Had we stumbled upon a mathematical secret of the system? It was unusual to have so many abandoned classes. Coupling that with the low percentage of the population that became [Adventurers]... it was possible.

What made Leo's life miserable in the mundane world made him epic in the [Adventurer] world. This was a secret worth more than any dungeon treasure.

As though frustrated with our breakthrough, the dungeon convulsed. Thick gobs of saliva hung from the wall. The jaw of the beast slowly closed.

Leo had to crouch significantly to avoid the moist, spit-soaked ceiling of the cavern.

The dungeon’s teeth clenched, then ground together.

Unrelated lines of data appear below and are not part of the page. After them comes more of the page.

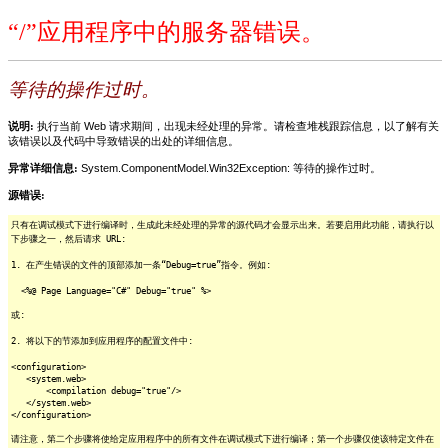
“/”应用程序中的服务器错误。
等待的操作过时。
说明:
执行当前 Web 请求期间，出现未经处理的异常。请检查堆栈跟踪信息，以了解有关
该错误以及代码中导致错误的出处的详细信息。
异常详细信息:
System.ComponentModel.Win32Exception: 等待的操作过时。
源错误:
只有在调试模式下进行编译时，生成此未经处理的异常的源代码才会显示出来。若要启用此功能，请执行以
下步骤之一，然后请求 URL:
1. 在产生错误的文件的顶部添加一条“Debug=true”指令。例如:
<%@ Page Language="C#" Debug="true" %>
或:
2. 将以下的节添加到应用程序的配置文件中:
<configuration>
<system.web>
<compilation debug="true"/>
</system.web>
</configuration>
请注意，第二个步骤将使给定应用程序中的所有文件在调试模式下进行编译；第一个步骤仅使该特定文件在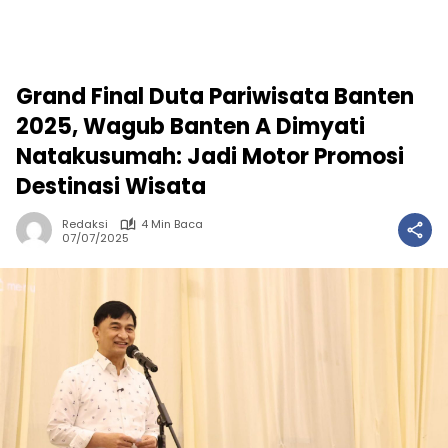
Grand Final Duta Pariwisata Banten
2025, Wagub Banten A Dimyati
Natakusumah: Jadi Motor Promosi
Destinasi Wisata
Redaksi
4 Min Baca
07/07/2025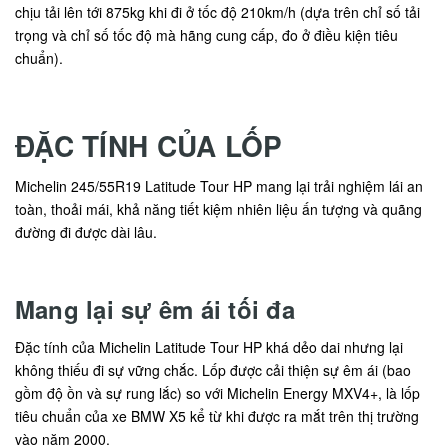
chịu tải lên tới 875kg khi đi ở tốc độ 210km/h (dựa trên chỉ số tải
trọng và chỉ số tốc độ mà hãng cung cấp, đo ở điều kiện tiêu
chuẩn).
ĐẶC TÍNH CỦA LỐP
Michelin 245/55R19 Latitude Tour HP mang lại trải nghiệm lái an
toàn, thoải mái, khả năng tiết kiệm nhiên liệu ấn tượng và quãng
đường đi được dài lâu.
Mang lại sự êm ái tối đa
Đặc tính của Michelin Latitude Tour HP khá dẻo dai nhưng lại
không thiếu đi sự vững chắc. Lốp được cải thiện sự êm ái (bao
gồm độ ồn và sự rung lắc) so với Michelin Energy MXV4+, là lốp
tiêu chuẩn của xe BMW X5 kể từ khi được ra mắt trên thị trường
vào năm 2000.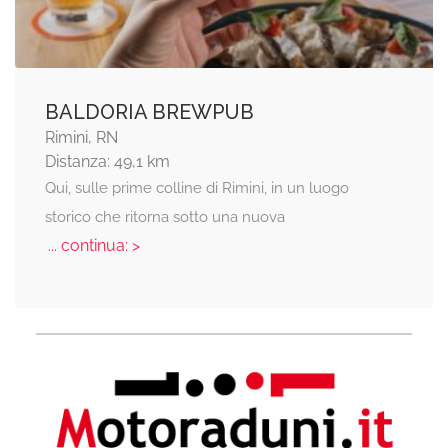
BALDORIA BREWPUB
Rimini, RN
Distanza: 49,1 km
Qui, sulle prime colline di Rimini, in un luogo
storico che ritorna sotto una nuova
... continua: >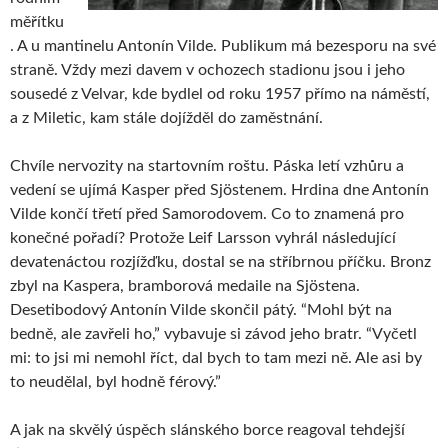
měřítku
. A u mantinelu Antonín Vilde. Publikum má bezesporu na své
straně. Vždy mezi davem v ochozech stadionu jsou i jeho
sousedé z Velvar, kde bydlel od roku 1957 přímo na náměstí,
a z Miletic, kam stále dojížděl do zaměstnání.
Chvíle nervozity na startovním roštu. Páska letí vzhůru a
vedení se ujímá Kasper před Sjöstenem. Hrdina dne Antonín
Vilde končí třetí před Samorodovem. Co to znamená pro
konečné pořadí? Protože Leif Larsson vyhrál následující
devatenáctou rozjížďku, dostal se na stříbrnou příčku. Bronz
zbyl na Kaspera, bramborová medaile na Sjöstena.
Desetibodový Antonín Vilde skončil pátý. “Mohl být na
bedně, ale zavřeli ho,” vybavuje si závod jeho bratr. “Vyčetl
mi: to jsi mi nemohl říct, dal bych to tam mezi ně. Ale asi by
to neudělal, byl hodně férový.”
A jak na skvělý úspěch slánského borce reagoval tehdejší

The floor rippled in distaste.

“What the hell is going on?” Tandy shouted, eyes jumping around looking for the first root canal to break free.

What's up, loser?

Richard’s mental greeting rang in my head.

“It’s Richard!” I pointed at the sudden slack in the anchored rope. Within minutes, an oversized Richard slowly came into view.

He was wrapped in a makeshift harness, slowly pulling something up the beast’s throat.

The dungeon burped, giving us all a stench worthy of its irritation.

A little help, please? Meredeath’s heavier than she looks.